In einem Streitfall um die Auslegung des „Rechts auf Vergessenwerden“ hat der Bundesgerichtshof (BGH) am Montag die Klage eines ehemaligen Geschäftsführer einer Wohlfahrtorganisation gegen den Internetkonzern Google abgewiesen. Der Suchmaschinenbetreiber sei nicht dazu verpflichtet, Links zu Presseberichten über den Kläger in Verbindung mit einem finanziellen Verlust der Organisation zu löschen, urteilte der BGH. (Az. VI ZR 405/18).
Die Anwendung des Rechts auf Vergessenwerden sei in jedem konkreten Einzelfall gemäß der Rechtsprechung des Europäischen Gerichtshofs (EuGH) und des Bundesverfassungsgerichts stets an eine Abwägung von widerstreitenden Grundrechten geknüpft, erklärten die Richter. Die Grundrechte des Klägers hätten dabei gegen die Interessen der Nutzer der Suchmaschine, der Öffentlichkeit sowie der für die fraglichen Artikel verantwortlichen Presseorgane „zurückzutreten“.
Dabei komme der „fortdauernden Rechtmäßigkeit“ der von Google in den Internetsuchergebnissen angezeigten Berichterstattung einem entscheidende Bedeutung zu, ergänzte der BGH. Mit seinem Urteil bestätigte er die Entscheidungen der Vorinstanzen und verwarf die Revision des Klägers. Über diesen hatte die Presse laut Gericht 2011 bei voller Namensnennung im Zusammenhang mit finanziellen Defiziten bei einem Regionalverband der Organisation berichtet.

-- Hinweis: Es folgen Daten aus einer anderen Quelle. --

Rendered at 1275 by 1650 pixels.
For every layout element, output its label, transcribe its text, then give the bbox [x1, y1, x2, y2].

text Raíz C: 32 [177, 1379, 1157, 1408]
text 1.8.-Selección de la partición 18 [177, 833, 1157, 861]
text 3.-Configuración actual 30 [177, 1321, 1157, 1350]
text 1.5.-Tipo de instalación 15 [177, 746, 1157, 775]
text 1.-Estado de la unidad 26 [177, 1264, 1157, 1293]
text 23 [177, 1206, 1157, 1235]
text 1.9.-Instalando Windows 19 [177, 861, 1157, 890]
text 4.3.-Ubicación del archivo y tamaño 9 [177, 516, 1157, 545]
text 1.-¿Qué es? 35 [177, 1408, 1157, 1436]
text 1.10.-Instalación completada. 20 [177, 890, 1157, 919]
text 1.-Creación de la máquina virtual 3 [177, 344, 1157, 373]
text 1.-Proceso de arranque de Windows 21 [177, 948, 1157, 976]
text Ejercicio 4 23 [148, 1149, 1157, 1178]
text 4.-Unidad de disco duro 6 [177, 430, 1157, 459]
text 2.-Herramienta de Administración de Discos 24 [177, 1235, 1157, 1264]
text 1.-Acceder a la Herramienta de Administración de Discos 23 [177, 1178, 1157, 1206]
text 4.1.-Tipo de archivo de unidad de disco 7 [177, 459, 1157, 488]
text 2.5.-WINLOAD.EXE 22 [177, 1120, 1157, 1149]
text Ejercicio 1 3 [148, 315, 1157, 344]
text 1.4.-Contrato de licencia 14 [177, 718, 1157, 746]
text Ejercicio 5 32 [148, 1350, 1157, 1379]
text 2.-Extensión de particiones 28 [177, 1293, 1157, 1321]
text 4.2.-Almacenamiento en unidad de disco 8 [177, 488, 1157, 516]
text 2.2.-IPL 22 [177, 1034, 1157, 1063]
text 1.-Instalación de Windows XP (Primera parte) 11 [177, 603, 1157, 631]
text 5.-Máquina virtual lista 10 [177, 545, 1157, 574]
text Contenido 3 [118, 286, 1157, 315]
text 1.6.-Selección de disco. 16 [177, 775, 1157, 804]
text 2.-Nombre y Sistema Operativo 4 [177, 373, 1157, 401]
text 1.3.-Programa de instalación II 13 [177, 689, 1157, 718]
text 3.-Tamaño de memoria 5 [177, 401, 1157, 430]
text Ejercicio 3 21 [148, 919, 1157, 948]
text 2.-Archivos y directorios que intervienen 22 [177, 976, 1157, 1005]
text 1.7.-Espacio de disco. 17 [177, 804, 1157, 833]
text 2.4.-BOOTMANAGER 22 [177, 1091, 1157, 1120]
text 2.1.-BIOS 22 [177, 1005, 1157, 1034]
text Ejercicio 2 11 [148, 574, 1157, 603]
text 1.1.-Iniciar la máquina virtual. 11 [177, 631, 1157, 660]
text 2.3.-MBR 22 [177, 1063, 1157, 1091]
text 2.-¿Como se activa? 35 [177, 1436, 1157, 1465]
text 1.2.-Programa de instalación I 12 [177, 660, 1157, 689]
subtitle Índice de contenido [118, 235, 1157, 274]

In einem zweiten Rechtsstreit um die Löschung von Suchergebnissen gegen Google setzte der BGH seine Entscheidung am Montag aus und verwies den Fall zur Vorabklärung von damit verbundenen Fragen an den EuGH. (Az VI ZR 476/18) Dabei ging es um Klagen von zwei Verantwortlichen von Finanzdienstleistungsgesellschaften. Diese waren unter anderem mit Fotos in Berichten auf der Internetseite einer US-Firma erwähnt worden, die deren Anlagemodelle kritisch hinterfragte. Die Kläger wurden nach eigenen Angaben von dieser erpresst.
Auch in diesem Fall scheiterten die Kläger in den Vorinstanzen mit dem Versuch, Google zur Löschung der Suchmaschinentreffer auf die Berichte zu zwingen. Der Internetkonzern berief sich darauf, den Wahrheitsgehalt der strittigen Berichte nicht beurteilten zu können.
Der BGH entschied nun, den EuGH vorab um die Klärung des Vorgehens in solchen Konstellationen aus Sicht des EU-Rechts zu bitten. Dabei geht es etwa um die Frage, ob in Fällen, in denen Parteien über den Wahrheitsgehalt bestimmter Werturteile oder Tatsachenbehauptungen streiten, eine Seite eine einstweilige Verfügung erwirken und damit eine vorläufige Klärung herbeiführen könnte. Darüber hinaus geht es um Fragen im Zusammenhang mit der Anzeige von Bildern bei der Suche.